O silencio tomou conta por um momento. Já não o via da mesma forma. Realmente a conversa tomou rumos que não esperava, foi surpreendida e não ficou frustrada, mas inspirada por Adael. Enquanto esperava pela resposta Lucia teve seu peito tomado por uma chama que não conseguia explicar. Ele era muito mais do que ela pode imaginar e a deixou intrigada.
-Meu pai não estava errado. Realmente ninguém está preparado pra esse mundo. Contudo, ele se esqueceu de algo. Eu sobrevivi porque tinha alguém incrível ao meu lado naquela noite. –Os olhos dele se acenderam em determinação. Ele levantou a cabeça e começou a encarar os céus como se pudesse ver algo que ela não era capaz. Um destino claro e palpável tão real quanto o banco em que se sentavam. - A pior parte de perder minha irmã foi vagar sozinho até encontrar esse lugar. Eu vou superá-lo, vou achar pessoas com as quais me importo, vou protegê-las e elas farão o mesmo por mim. Vou me tornar alguém que ele nunca pode imaginar. Vou me cercar de pessoas excepcionais, que vão ajudar a me tornar a melhor versão de mim e eu retribuirei. Ninguém pode estar preparado pra esse mundo, mas não precisa estar sozinho.

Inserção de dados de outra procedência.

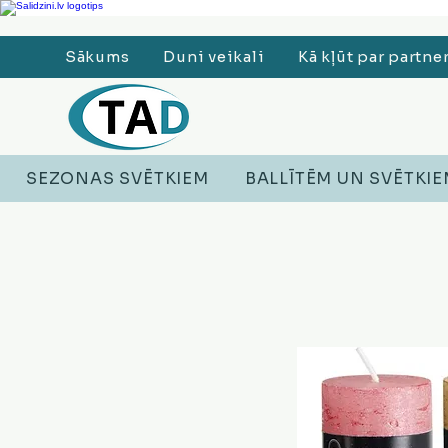
Ledusskapji, Sadzīves tehnika, Smaržas, Operatīvā atmiņa, Putekļu sūcēji
Sākums
Duni veikali
Kā kļūt par partne
SEZONAS SVĒTKIEM
BALLĪTĒM UN SVĒTKI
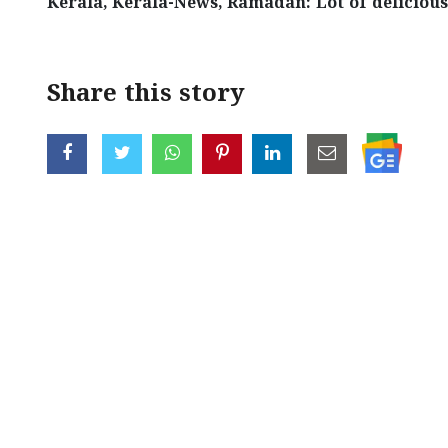
Kerala, Kerala-News, Ramadan: Lot of delicious
Share this story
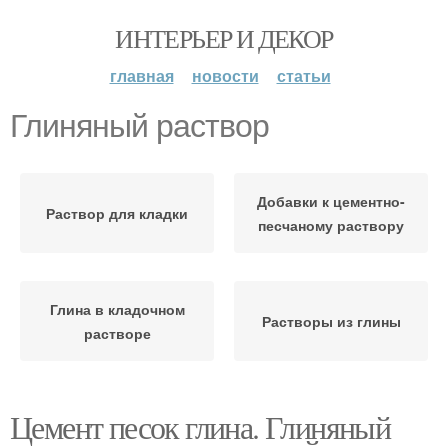
ИНТЕРЬЕР И ДЕКОР
главная
новости
статьи
Глиняный раствор
Добавки к цементно-
Раствор для кладки
песчаному раствору
Глина в кладочном
Растворы из глины
растворе
Цемент песок глина. Глиняный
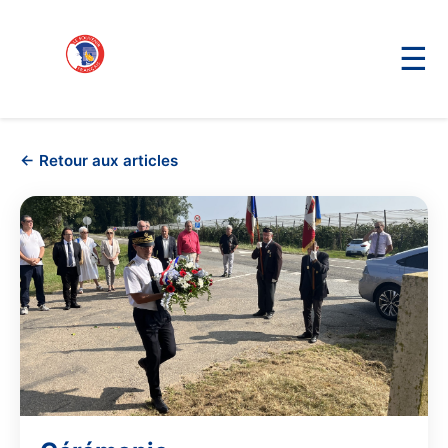
☰
← Retour aux articles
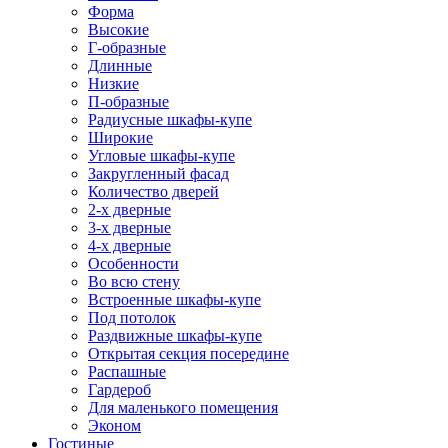
Форма
Высокие
Г-образные
Длинные
Низкие
П-образные
Радиусные шкафы-купе
Широкие
Угловые шкафы-купе
Закругленный фасад
Количество дверей
2-х дверные
3-х дверные
4-х дверные
Особенности
Во всю стену
Встроенные шкафы-купе
Под потолок
Раздвижные шкафы-купе
Открытая секция посередине
Распашные
Гардероб
Для маленького помещения
Эконом
Гостиные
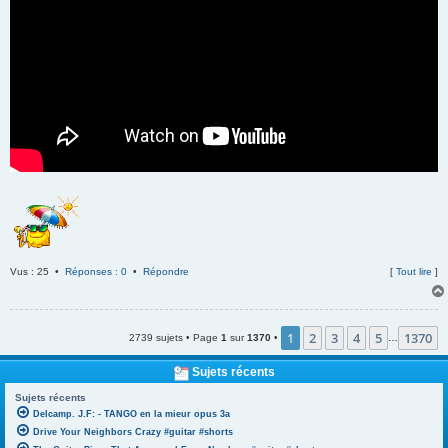
Vus : 25 •
Réponses : 0
•
Répondre
[
Tout lire
]
1
2
3
4
5
1370
2739 sujets • Page
1
sur
1370
•
…
Sujets récents
Sujets récents
Delcamp. J.F: - TANGO en la mieur opus 3a
Drive Your Neighbors Crazy #guitar #shorts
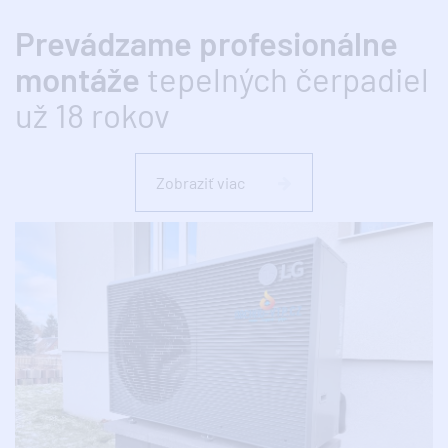
Prevádzame profesionálne
montáže
tepelných čerpadiel
už 18 rokov
Zobraziť viac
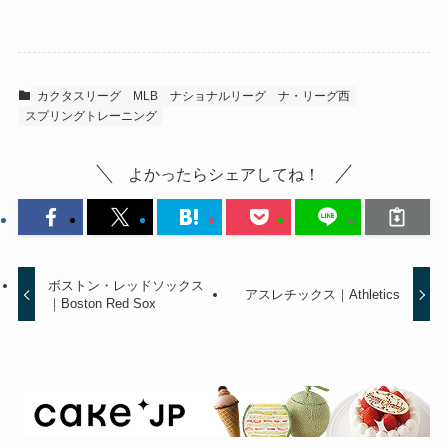
カクタスリーグ
MLB
ナショナルリーグ
ナ・リーグ西
スプリングトレーニング
よかったらシェアしてね！
ボストン・レッドソックス
アスレチックス｜Athletics
｜Boston Red Sox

Já não se arrependia mais de ter pegado o trabalho. Tinha achado alguém único. Pode ver em sua frente uma determinação singular, uma determinação capaz de dobrar o mundo.
-Você me deu uma resposta única Solomon. Eu não sigo os deuses, mas espero que eles cruzem nossos destinos novamente. Eu quero me tornar uma dessas pessoas que você vê em seu sonho.